* [Task data]
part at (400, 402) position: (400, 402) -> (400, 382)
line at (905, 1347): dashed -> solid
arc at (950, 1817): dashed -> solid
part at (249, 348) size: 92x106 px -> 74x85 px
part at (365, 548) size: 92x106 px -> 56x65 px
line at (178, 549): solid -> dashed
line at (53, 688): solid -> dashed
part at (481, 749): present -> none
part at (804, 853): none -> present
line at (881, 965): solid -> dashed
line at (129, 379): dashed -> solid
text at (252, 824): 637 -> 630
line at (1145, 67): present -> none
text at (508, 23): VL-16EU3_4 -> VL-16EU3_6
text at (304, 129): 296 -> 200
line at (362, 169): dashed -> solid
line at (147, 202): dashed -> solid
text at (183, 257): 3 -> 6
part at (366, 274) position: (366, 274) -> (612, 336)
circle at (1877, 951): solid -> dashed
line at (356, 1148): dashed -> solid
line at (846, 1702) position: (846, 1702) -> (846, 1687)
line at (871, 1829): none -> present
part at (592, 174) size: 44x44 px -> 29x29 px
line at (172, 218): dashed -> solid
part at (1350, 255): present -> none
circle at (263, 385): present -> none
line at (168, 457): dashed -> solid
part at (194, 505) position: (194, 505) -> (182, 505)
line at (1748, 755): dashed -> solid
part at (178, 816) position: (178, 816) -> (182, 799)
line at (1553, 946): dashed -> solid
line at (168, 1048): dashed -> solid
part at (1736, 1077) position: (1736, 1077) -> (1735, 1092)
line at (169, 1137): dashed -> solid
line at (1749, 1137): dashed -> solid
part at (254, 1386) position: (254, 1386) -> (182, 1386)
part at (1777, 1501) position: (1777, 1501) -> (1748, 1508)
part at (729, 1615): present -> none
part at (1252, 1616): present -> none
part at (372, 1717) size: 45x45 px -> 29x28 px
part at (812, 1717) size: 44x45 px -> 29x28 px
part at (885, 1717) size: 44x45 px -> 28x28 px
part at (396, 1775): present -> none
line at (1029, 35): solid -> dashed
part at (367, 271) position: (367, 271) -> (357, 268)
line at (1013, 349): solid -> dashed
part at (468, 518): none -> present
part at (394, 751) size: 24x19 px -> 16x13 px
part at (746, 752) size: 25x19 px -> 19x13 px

* [Written exercise] Pick out and copy every line of the records above that contains the string "circle". Case counts, so match only that exact capitalization.

* [Response to the exercise]
circle at (1877, 951): solid -> dashed
circle at (263, 385): present -> none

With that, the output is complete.